演習課題:
1: 本文によれば、ヒューズが電話で無駄話をしていたのはなぜですか。本文に述べられている理由を一文で説明してください。
2: 本文について、次の問いに答えてください。
(a) ヒューズの奥さんのお腹にいる子供は何ヶ月ですか。
(b) ヒューズファンの妹は何と言っていましたか。
(c) 鎧のアルについて報告するファルマンさんの動作は、何を彷彿とさせましたか。
3: 本文の「列車からの電話は通信状態悪い」から「てにやにやしてしまいました。」までを、一字一句違えずに書き写してください。

本文:
ヒューズファンの妹は『グッジョブ!』とか言ってたなあ。目腐ってるんじゃ…。

奥さんのお腹にいる5ヶ月の子供が、明日生まれちゃったらどうしよーん(はあと)…なーんて感じで、電話切られてもかけ直してノロけまくるヒューズにイライラ爆発寸前のロイ。
ホークアイさんの『5ヶ月ではまだ生まれませんから!』発言には笑いました。
またそれが折り悪くヒューズの耳には届かないという。
列車からの電話は通信状態悪いので、通話にもノイズが乗るんですね。芸が細かいなあと、ヘンな所で感心しました。

実は無線傍受を警戒しての無駄話ってコトで、ヒューズが有能だと言うコトも分かるカッコいい場面に繋がるのですが、私は鎧のアルを『怪しいヤツ』と泡食って報告するファルマンさんに注目。
『こーんなおっきい鎧の!』
…と言う時の動作が、宮崎駿の『となりのトトロ』のメイを彷彿とさせてにやにやしてしまいました。

提供データ:
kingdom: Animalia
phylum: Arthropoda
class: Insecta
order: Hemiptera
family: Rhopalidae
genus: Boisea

--

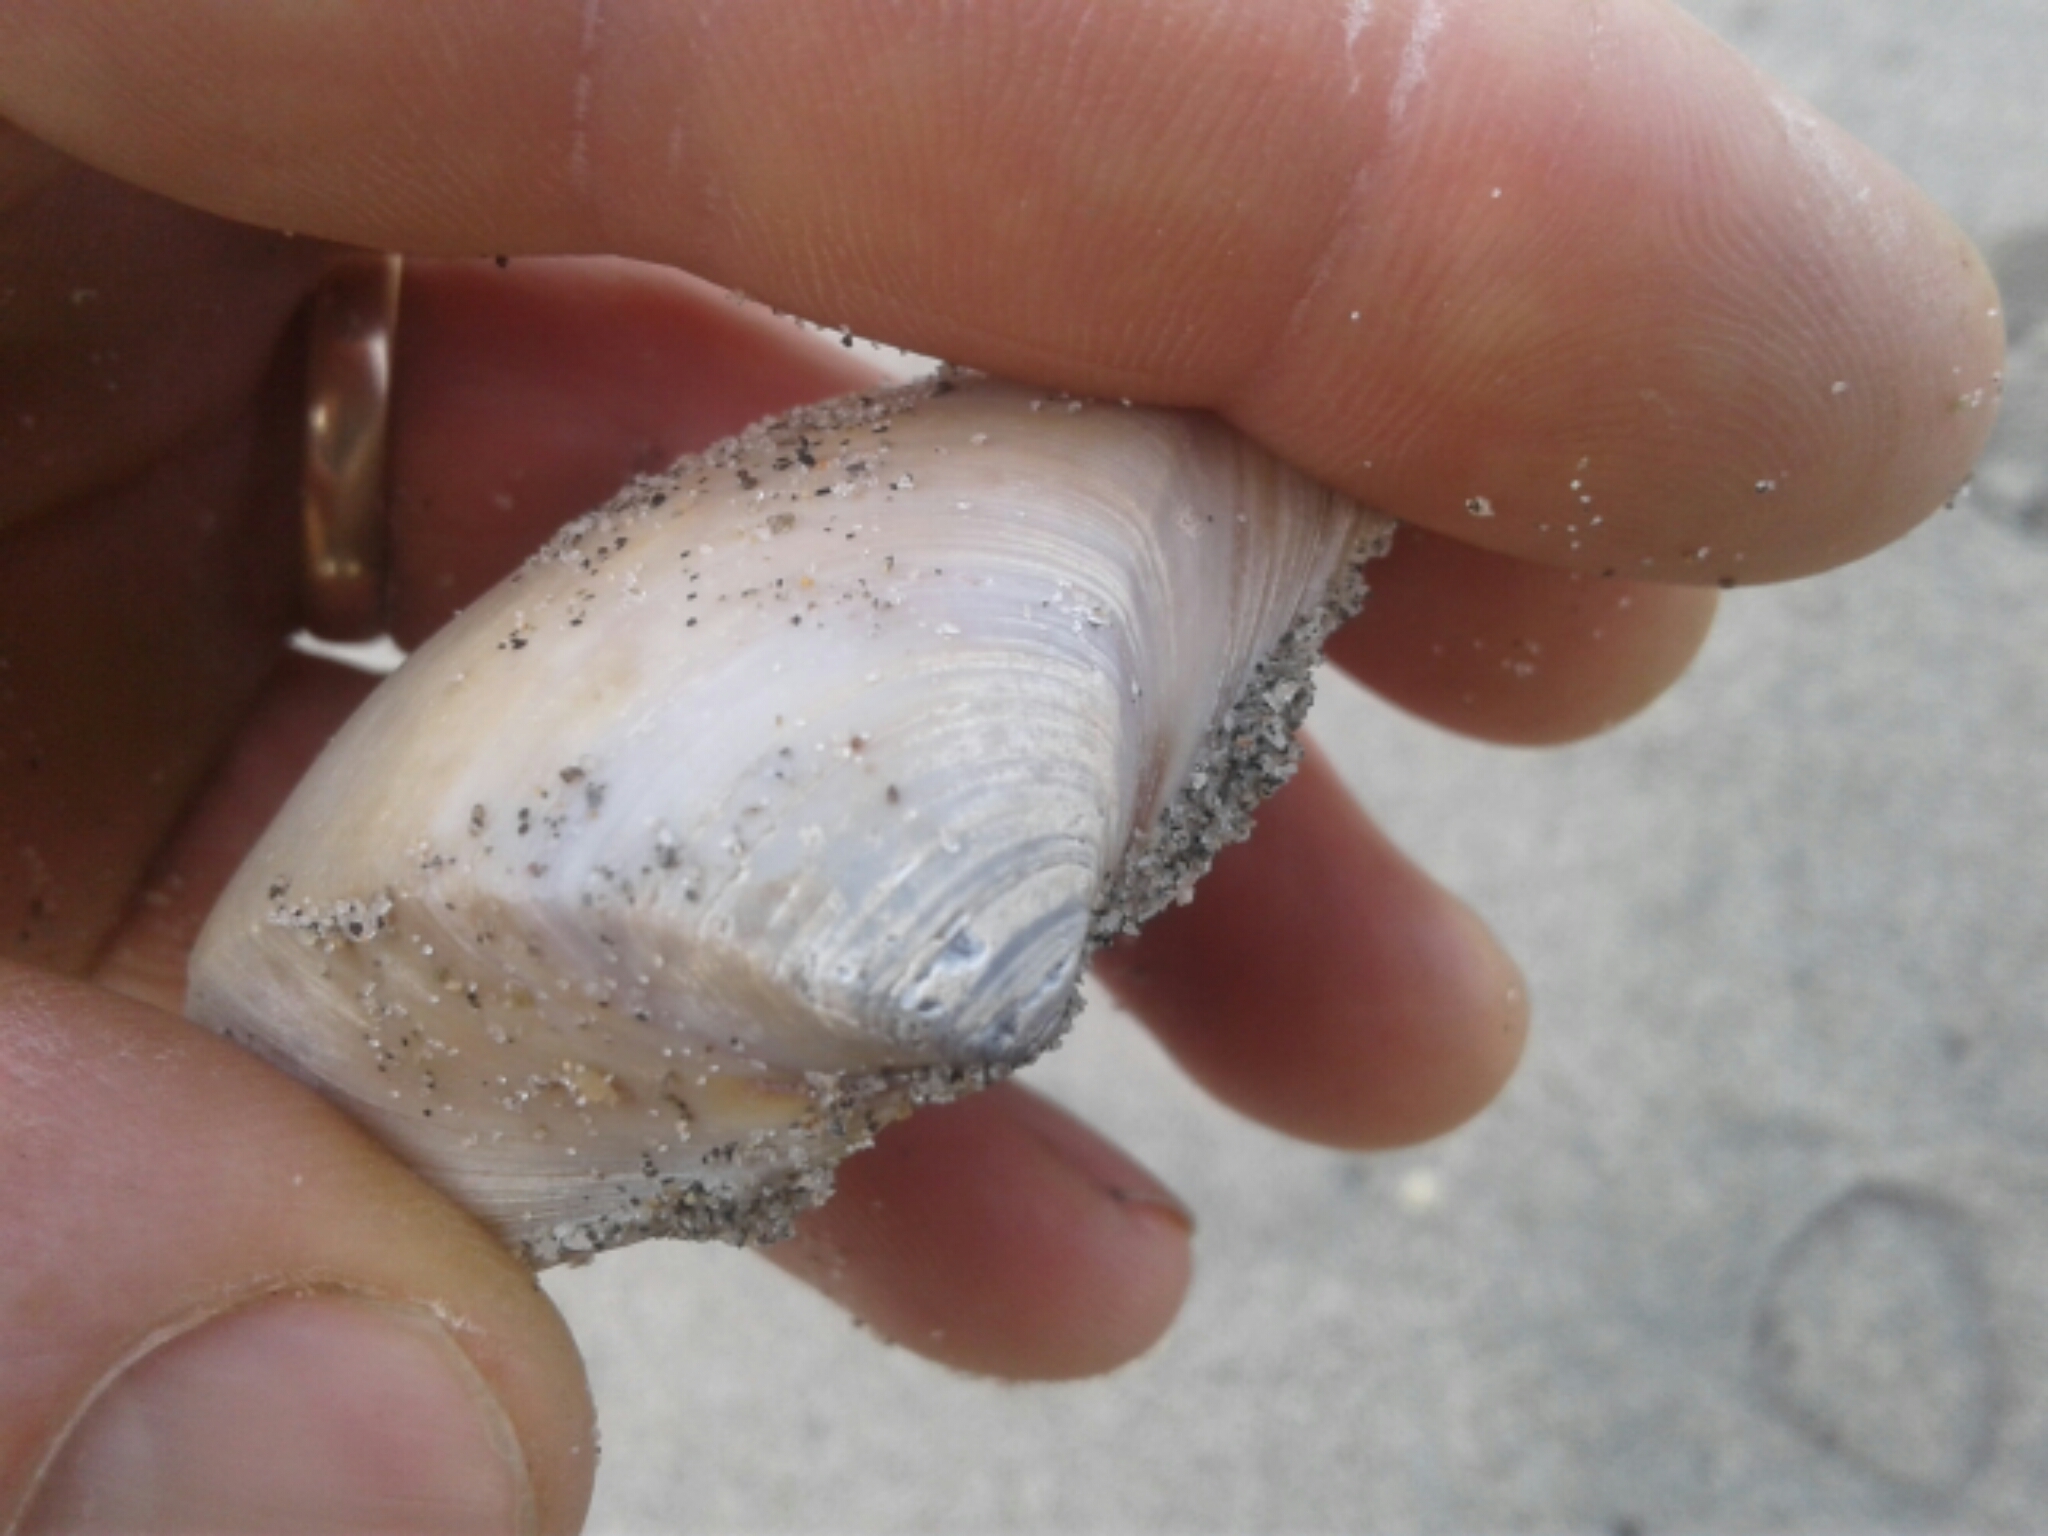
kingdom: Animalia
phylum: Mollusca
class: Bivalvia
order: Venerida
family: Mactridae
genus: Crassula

* * *

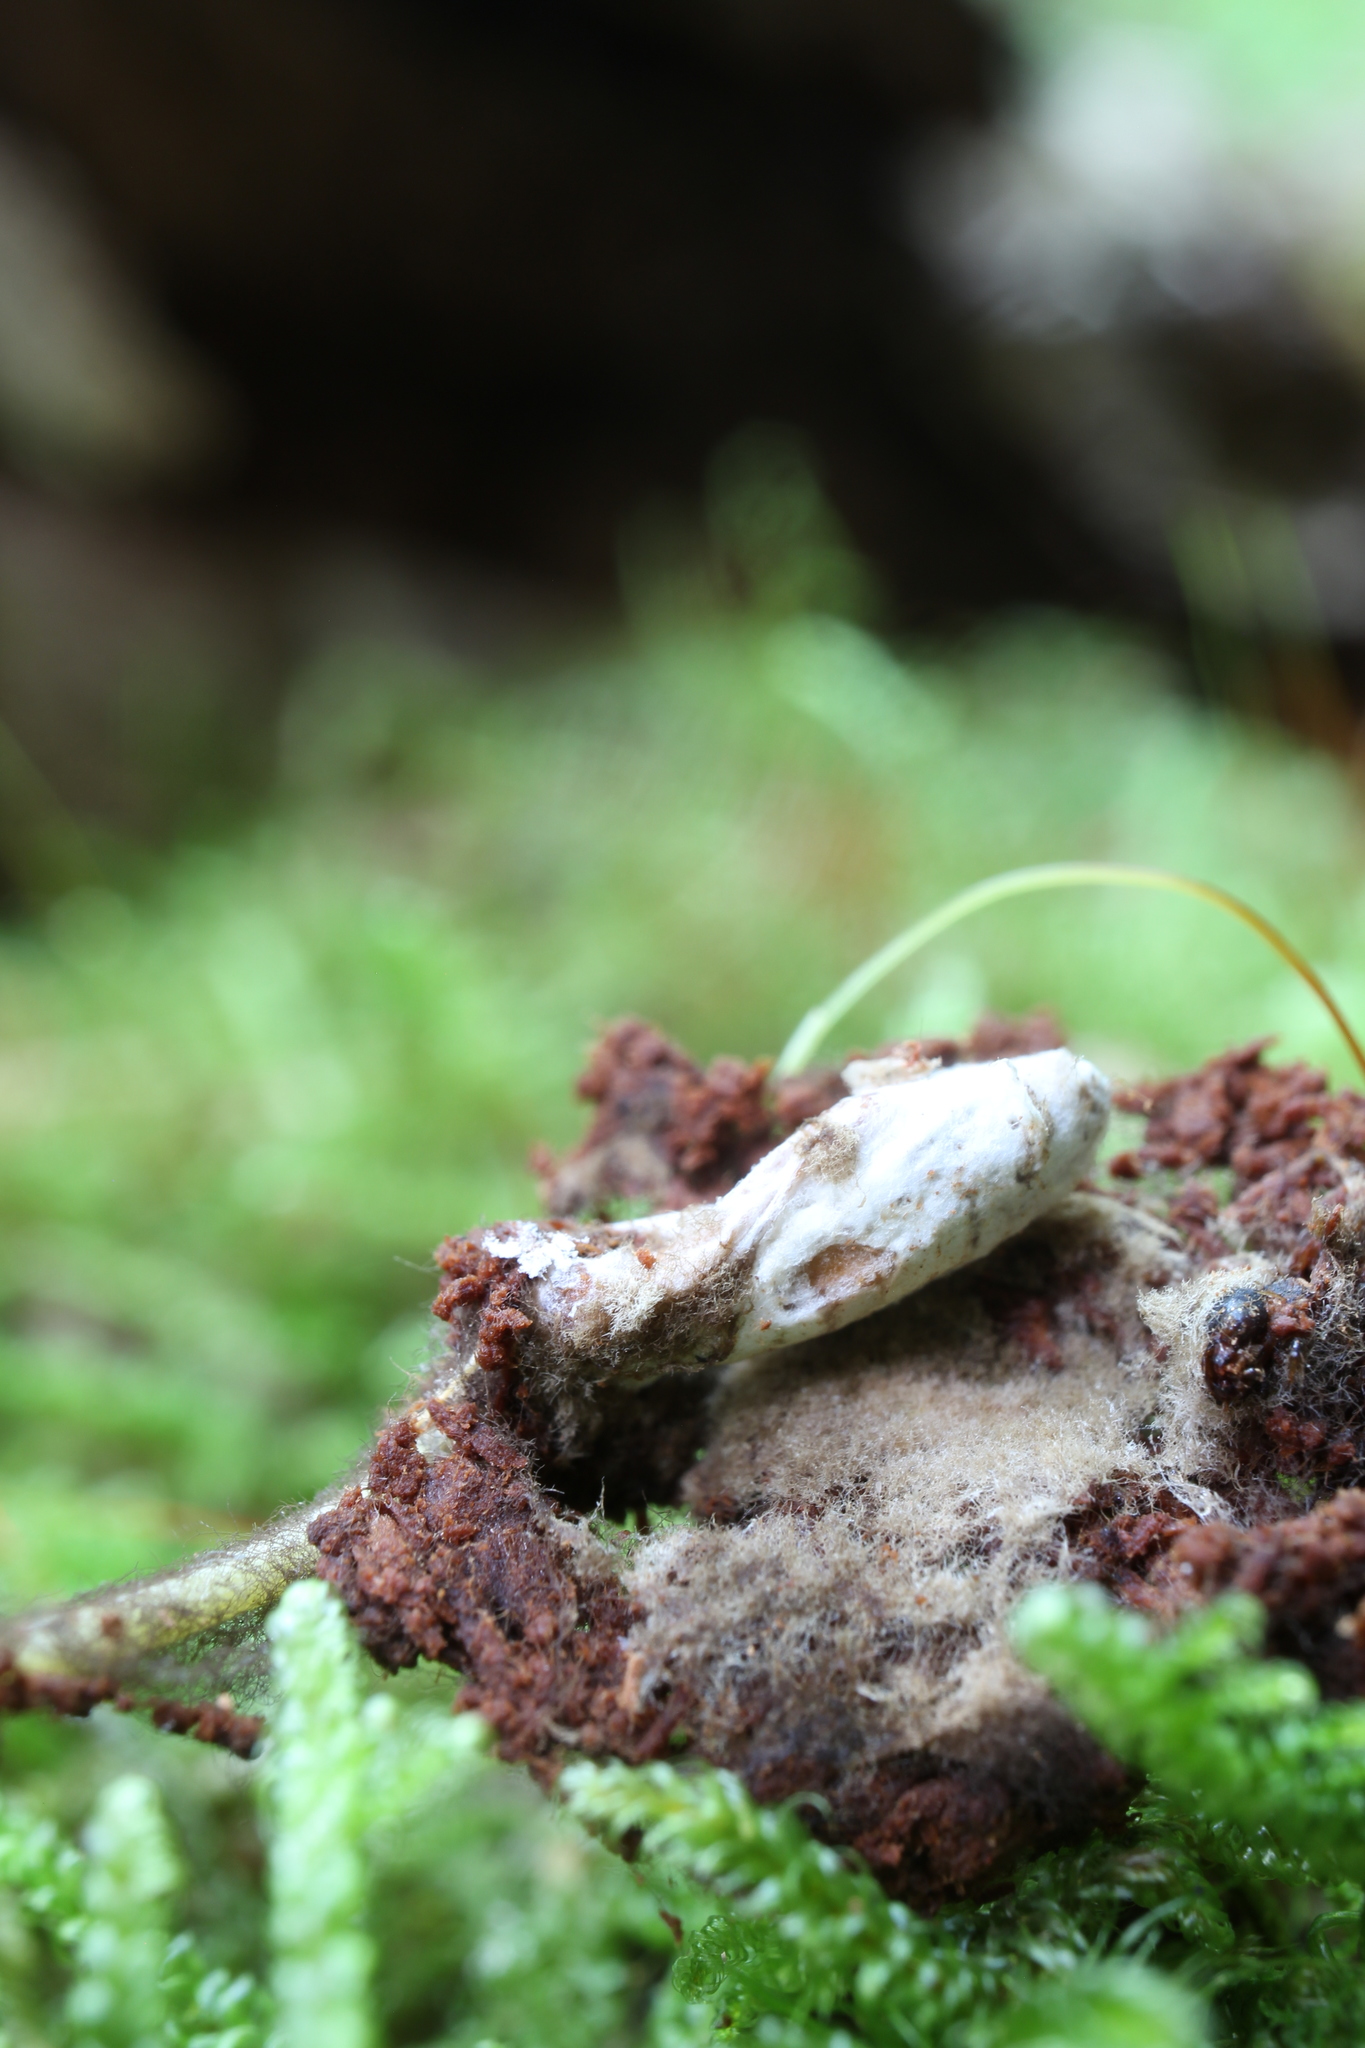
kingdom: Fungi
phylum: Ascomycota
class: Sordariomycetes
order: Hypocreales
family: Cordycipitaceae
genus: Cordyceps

解答一覧:
1: 無線傍受を警戒していたためです。

2:
(a) 5ヶ月
(b) 『グッジョブ!』
(c) 宮崎駿の『となりのトトロ』のメイ

3:
列車からの電話は通信状態悪いので、通話にもノイズが乗るんですね。芸が細かいなあと、ヘンな所で感心しました。

実は無線傍受を警戒しての無駄話ってコトで、ヒューズが有能だと言うコトも分かるカッコいい場面に繋がるのですが、私は鎧のアルを『怪しいヤツ』と泡食って報告するファルマンさんに注目。
『こーんなおっきい鎧の!』
…と言う時の動作が、宮崎駿の『となりのトトロ』のメイを彷彿とさせてにやにやしてしまいました。